__AIM OF THE TASK__: Once you reach the line containing "potted plant: none" in the data below, restate each line word for word up to and including the one containing "legume: present [437,293,515,346]".

++++ RECORDS FOR PROCESSING

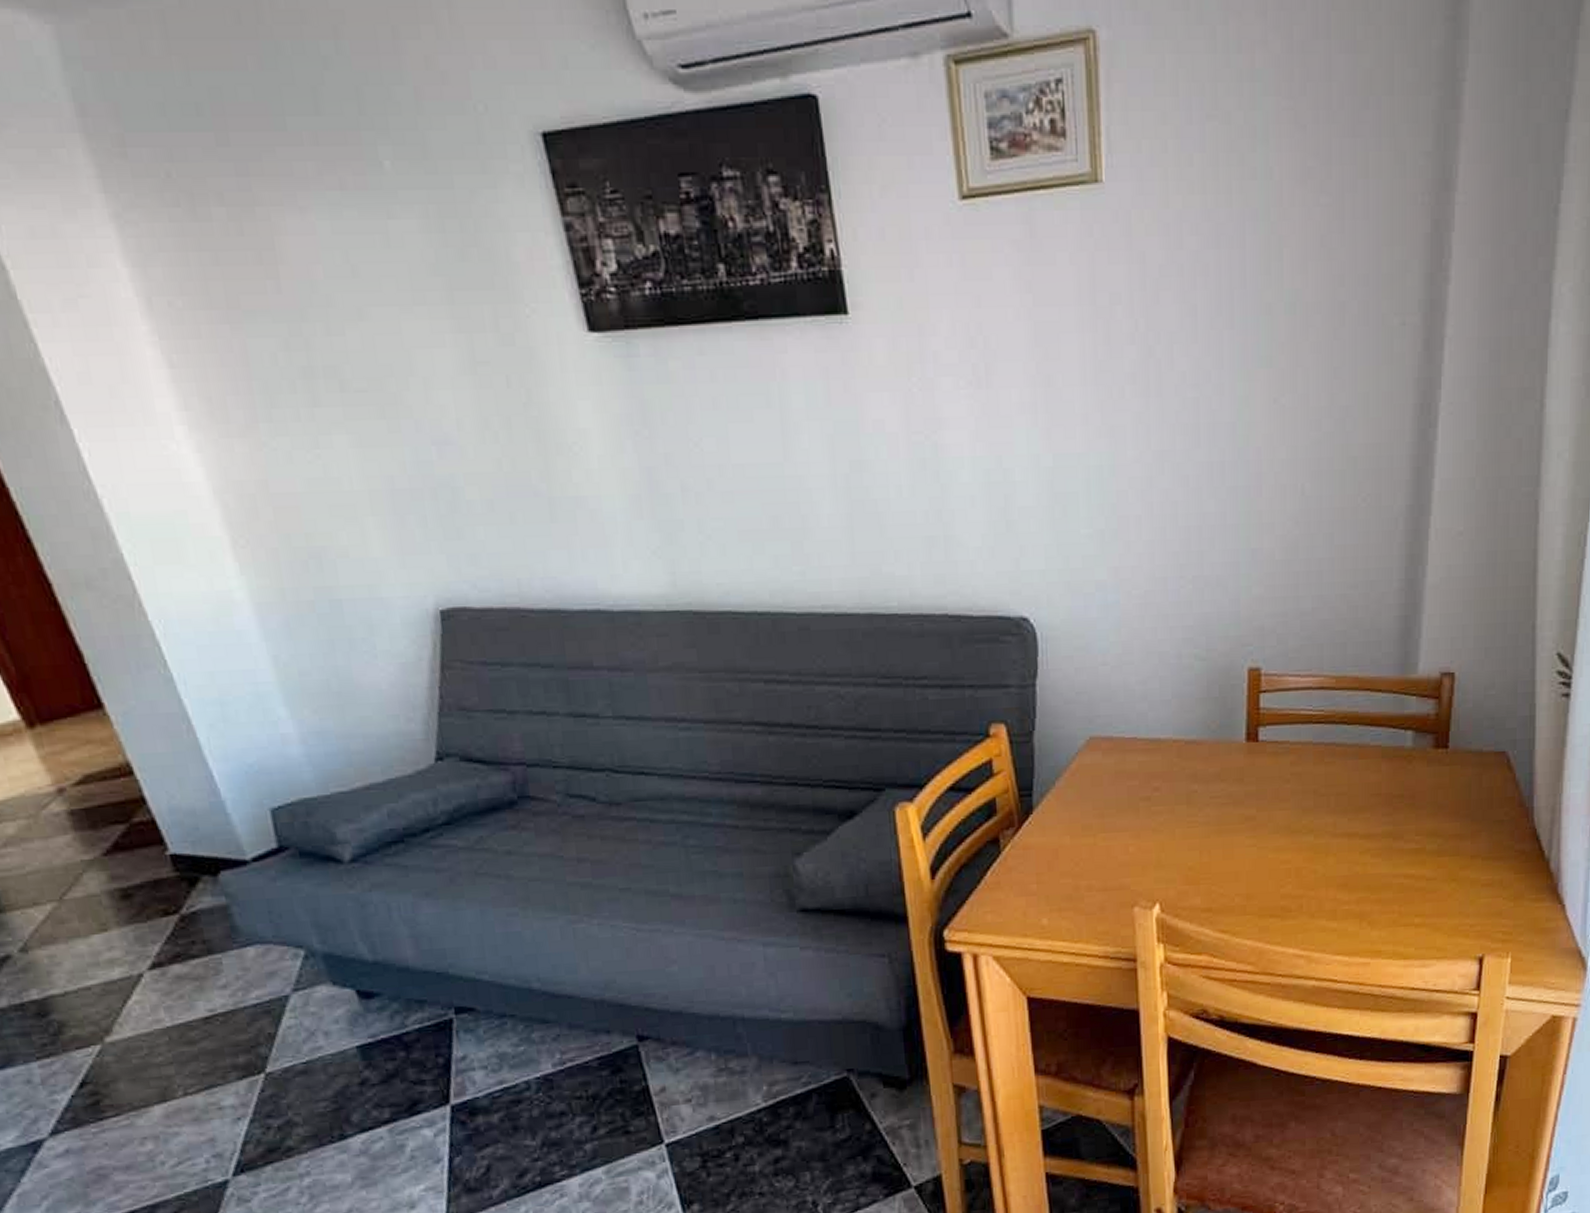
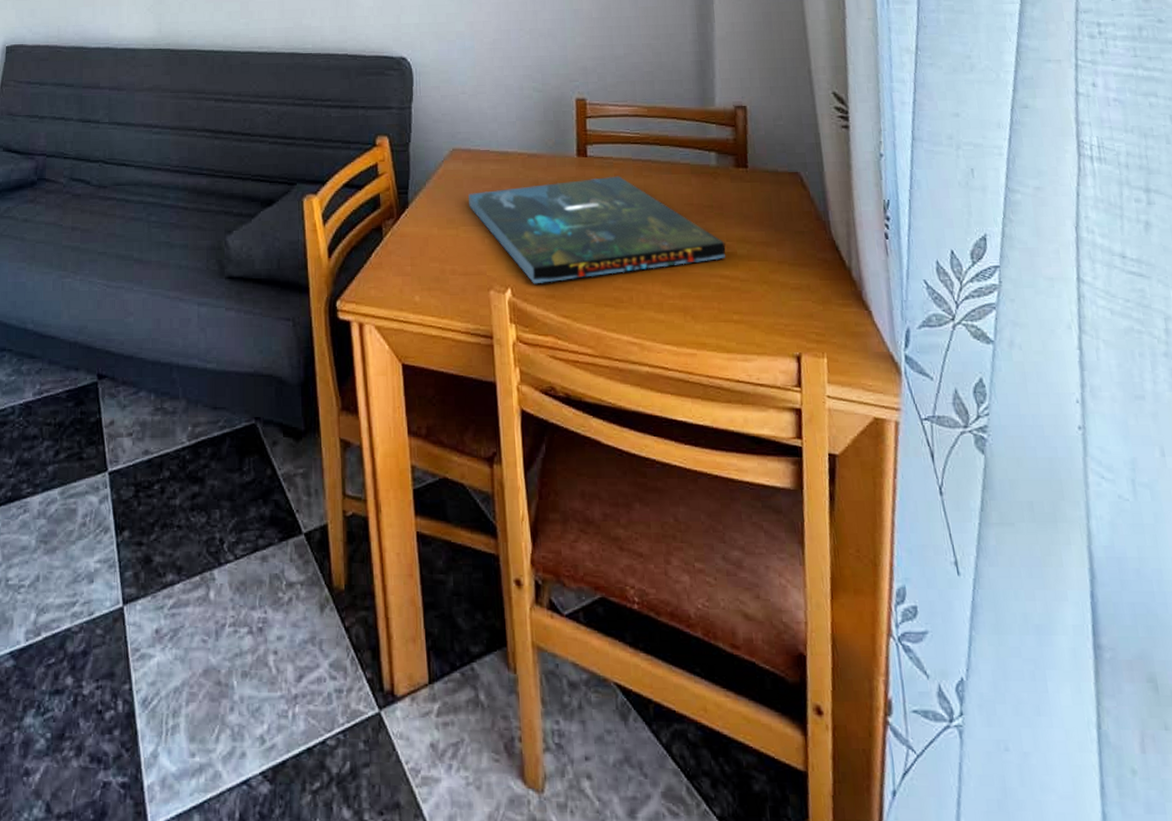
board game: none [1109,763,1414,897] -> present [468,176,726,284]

++++++++
++++ RECORDS FOR PROCESSING

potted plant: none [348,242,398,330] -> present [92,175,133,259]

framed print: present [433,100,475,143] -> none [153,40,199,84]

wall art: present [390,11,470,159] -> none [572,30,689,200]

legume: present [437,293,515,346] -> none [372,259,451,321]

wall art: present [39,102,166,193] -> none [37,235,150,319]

++++++++
++++ RECORDS FOR PROCESSING

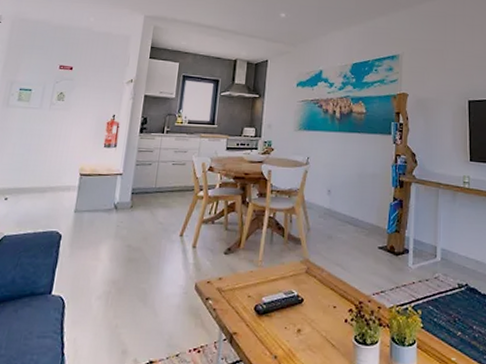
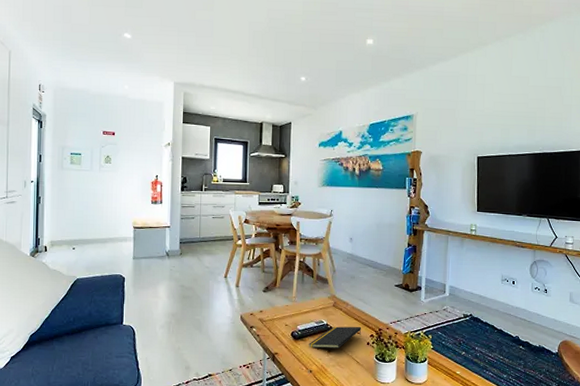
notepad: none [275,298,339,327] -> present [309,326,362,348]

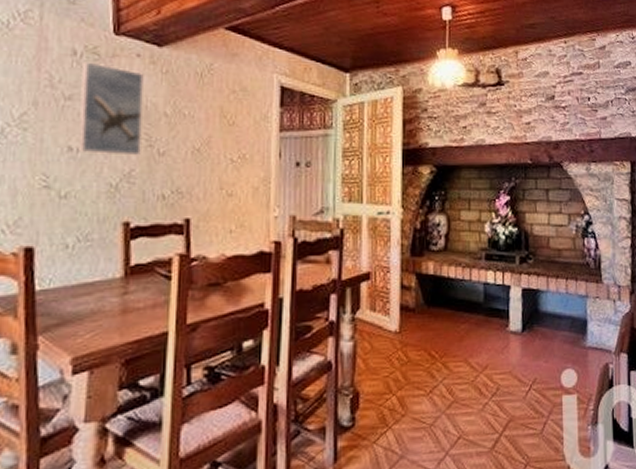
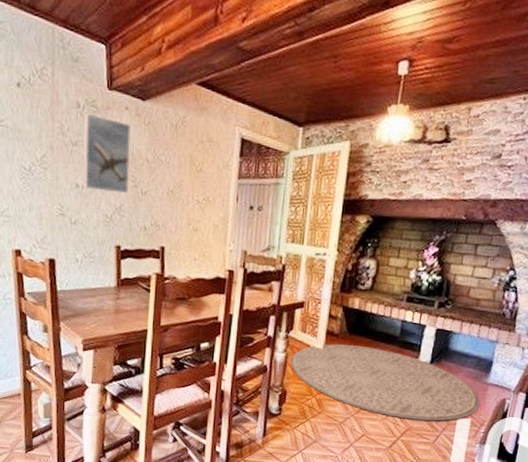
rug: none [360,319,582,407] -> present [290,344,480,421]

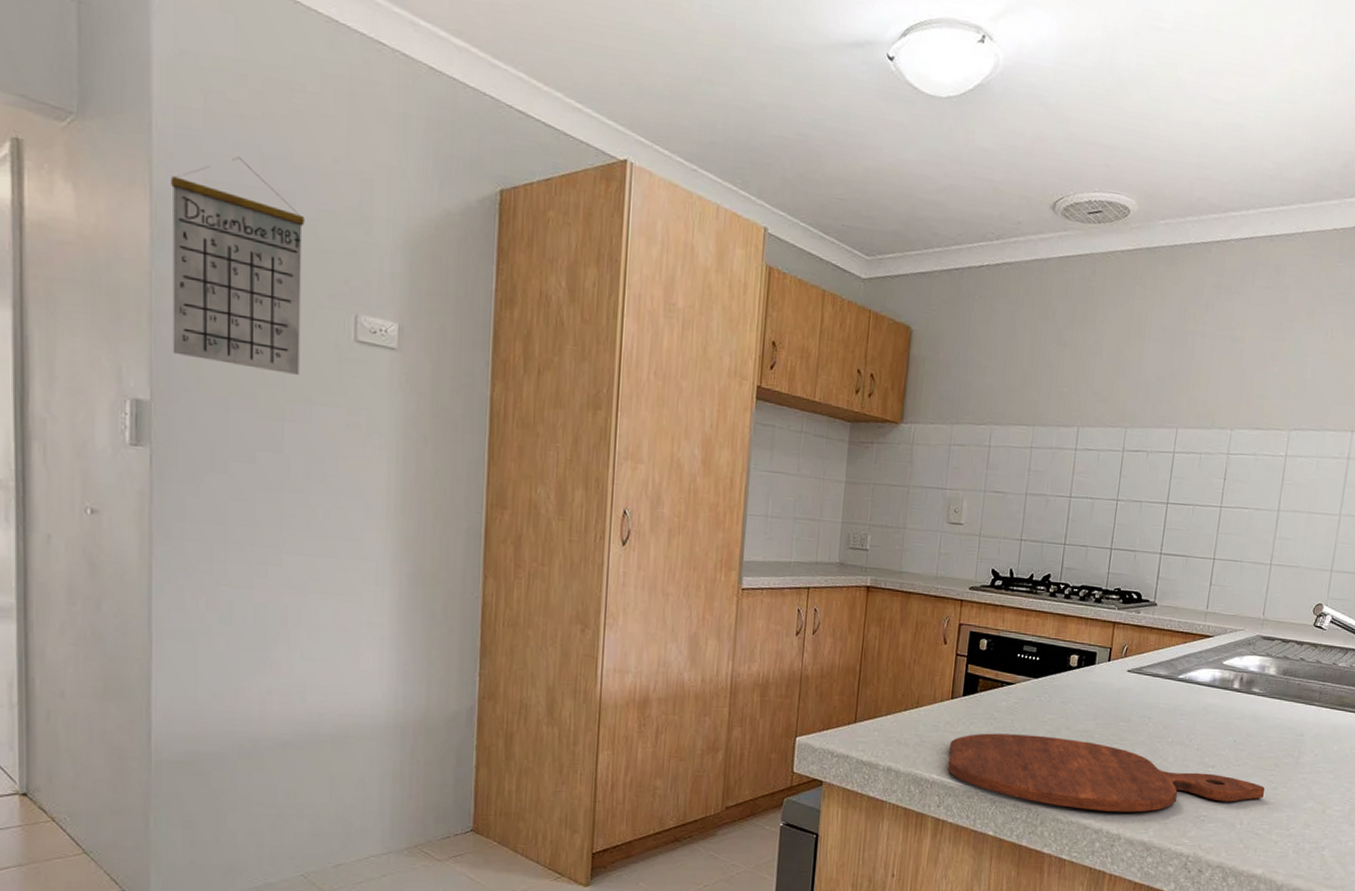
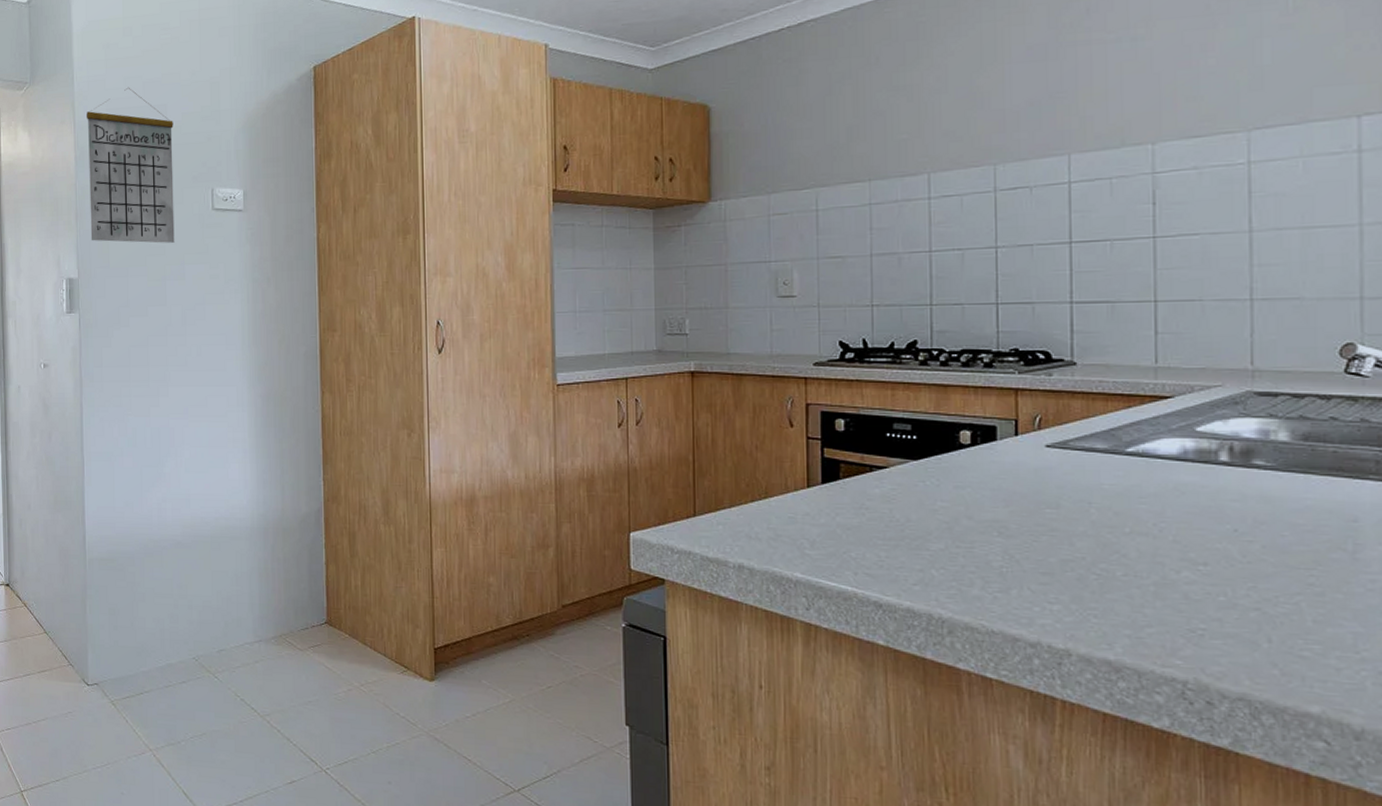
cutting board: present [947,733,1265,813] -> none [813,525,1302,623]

++++++++

__SOLUTION TO THIS EXERCISE__:
potted plant: none [348,242,398,330] -> present [92,175,133,259]

framed print: present [433,100,475,143] -> none [153,40,199,84]

wall art: present [390,11,470,159] -> none [572,30,689,200]

legume: present [437,293,515,346] -> none [372,259,451,321]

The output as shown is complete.